Mitglieder der Tschernobyl-Initiative Groß Flottbek-Bahrenfeld protestieren für die Freilassung der inhaftierten belarussischen Oppositionspolitikerin Maria Kolesnikowa. Foto: PR

Die Mahnwache der Tschernobyl-Initiative Groß Flottbek-Bahrenfeld für die belarussische Oppositionspolitikerin Maria Kolesnikowa geht weiter: Jeden Montag von 10.30 bis 11.30 Uhr stehen Mitglieder der Gruppe auf dem Bürgersteig gegenüber dem Honorarkonsulat der Republik Belarus an der Elbchaussee 54, um gegen Kolesnikowas Inhaftierung zu protestieren. „Wir wünschen uns, dass der Honorarkonsul Dr. Schröder nicht weiter für den belarussischen Diktator arbeitet“, sagt Sabine Peschel von der Initiative.
Maria Kolesnikowa ist wegen ihres Engagements für freie Wahlen in Belarus zu elf Jahren Straflager verurteilt worden. Seit fünf Wochen protestieren die Flottbeker und Bahrenfelder für die Politikerin und andere politische Gefangene wie Kolesnikowas Anwalt Maksim Znak.

Regelmäßig 30 Kinder aus Belarus zu Besuch
„Uns liegt Belarus am Herzen“, sagt Peschel. Seit der Tschernobyl-Katastrophe 1986 im Norden der Ukraine, von der Belarus schwer betroffen war, laden die Mitglieder alle zwei Jahre Kinder zur Erholung nach Hamburg ein. Rund 30 Kinder und ihre fünf Betreuerinnen können dann vier unbeschwerte Wochen im Freizeitheim in Wittenbergen verbringen: Sie machen Ausflüge und feiern Feste. Außerdem kümmern sich Zahnärzte um die Zähne der Kinder.
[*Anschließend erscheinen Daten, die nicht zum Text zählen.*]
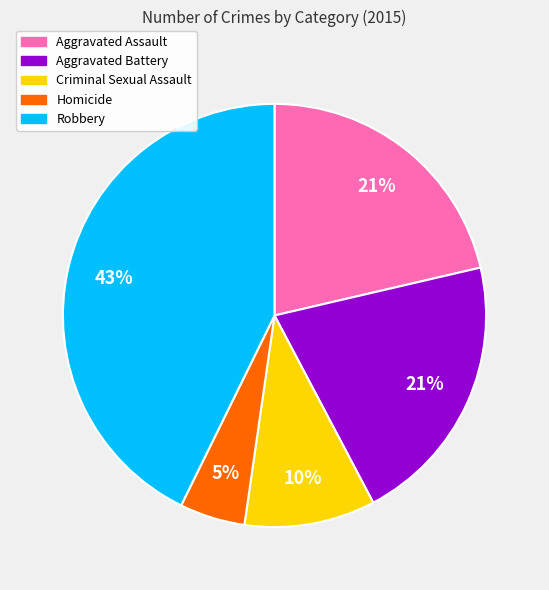

Which slice is the smallest?

Homicide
Diese Aktion wird komplett durch Spenden finanziert.
Alle zwei Jahre sind Mitglieder der Tschernobyl-Initiative bisher selbst nach Belarus gefahren, um die Familien der Kinder zu treffen und den nächsten Aufenthalt der Kinder vorzubereiten. Wegen Corona und wegen der politischen Zustände in Belarus konnte diese Reise 2020 und 2021 nicht stattfinden. Aber: „Bei den vielen Besuchen in Belarus haben wir die herzliche Gastfreundschaft der Menschen dort erlebt. und eine Menge über die Geschichte des Landes, auch über unsere gemeinsame schreckliche Geschichte während des zweiten Weltkrieges erfahren.“
Und: Man wisse von jungen Leuten, die wegen ihrer Teilnahme an den Demonstrationen untertauchen mussten. „Wir versuchen, mit Geld zu helfen. Das ist aber ein schwieriges Unternehmen, weil wir das Geld nicht normal überweisen können“, berichtet sie.